Tony Abbott’s leadership is now so fragile that he seems nearly beyond being able to rebalance himself.
Abbott is the victim of leaks and general destabilisation, and the continued miscalculations by himself and his office.
The Liberals’ crisis over Abbott’s chief of staff, Peta Credlin, escalates by the day. You wonder how it can go on without exploding at some point.
The most recent leak is of Sunday correspondence from the party’s federal treasurer Philip Higginson to Liberal federal executive members, demanding something be done about the conflict in having Credlin in her position and her husband Brian Loughnane the party’s federal director.
Higginson wrote: “Conflict of interest is a serious problem between the federal secretariat (responsible to the organisational wing) and the PMO (responsible to the parliamentary wing who is governing) and I find the situation if it weren’t so serious almost amusing.
“How this party ever let a husband and wife team into those two key roles, where collegiate competitive tension is mandatory and private consultation between colleagues to see that each side is served well, is a complete mystery … The persons in our party’s history that allowed it to occur should hang their collective heads in shame.”

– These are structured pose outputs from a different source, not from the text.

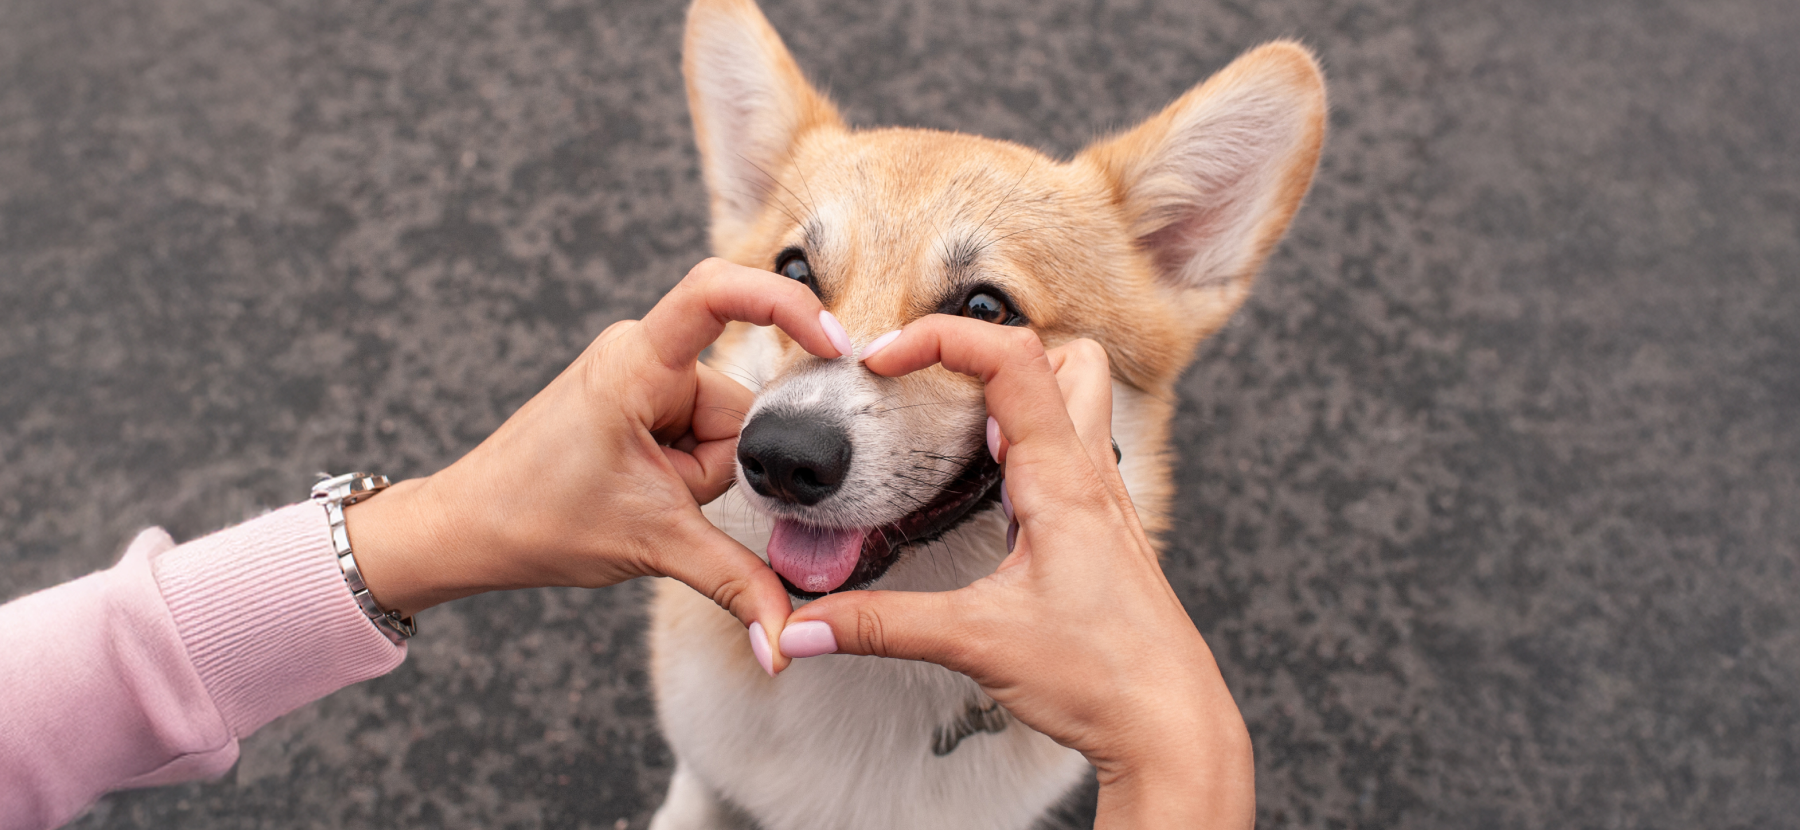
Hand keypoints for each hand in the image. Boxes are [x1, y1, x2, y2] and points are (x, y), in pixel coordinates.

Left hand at [345, 258, 852, 673]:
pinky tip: (644, 492)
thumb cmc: (536, 518)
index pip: (717, 293)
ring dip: (698, 475)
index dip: (785, 304)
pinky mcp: (636, 398)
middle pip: (734, 403)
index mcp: (637, 363)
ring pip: (718, 426)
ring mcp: (637, 375)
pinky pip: (694, 431)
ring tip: (644, 498)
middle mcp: (640, 353)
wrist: (468, 527)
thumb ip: (737, 582)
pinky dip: (684, 471)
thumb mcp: (655, 545)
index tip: (833, 344)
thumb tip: (787, 641)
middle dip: (719, 465)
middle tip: (668, 500)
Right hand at [778, 317, 1253, 828]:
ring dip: (1018, 392)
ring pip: (1077, 401)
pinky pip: (1072, 454)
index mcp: (1062, 480)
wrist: (1173, 727)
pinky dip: (1027, 443)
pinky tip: (989, 487)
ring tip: (953, 425)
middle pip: (1064, 356)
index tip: (882, 359)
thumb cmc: (1103, 677)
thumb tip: (800, 629)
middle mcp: (1091, 475)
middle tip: (928, 381)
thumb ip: (880, 627)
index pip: (1012, 358)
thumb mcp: (976, 643)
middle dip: (991, 348)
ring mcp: (1105, 501)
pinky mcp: (1103, 531)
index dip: (941, 338)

Higginson is also highly critical of the difficulty he had in getting senior party figures to give him the details and authorities to enable him to sign off on large amounts of party expenditure.
Higginson is described by Liberal sources as a straight shooter, an expert on corporate governance who puts store on proper processes, and someone who is “blindly committed” to Abbott.
So one would think his outburst is likely to have a significant impact.
Abbott is hoping the latest Newspoll, published in Tuesday’s Australian, might bring a touch of relief. Surprisingly, given what’s been happening, the Coalition primary vote rose three points, while the ALP fell three points.
The government trails 47-53% in two-party terms – compared with 43-57% a fortnight ago. Dissatisfaction with Bill Shorten has increased sharply, although he is still well ahead of Abbott as better prime minister. Some 77% believe Abbott arrogant and only one-third of people believe he’s in touch with voters.
The trouble for Abbott is that these days he never knows what will turn up next to throw him off course.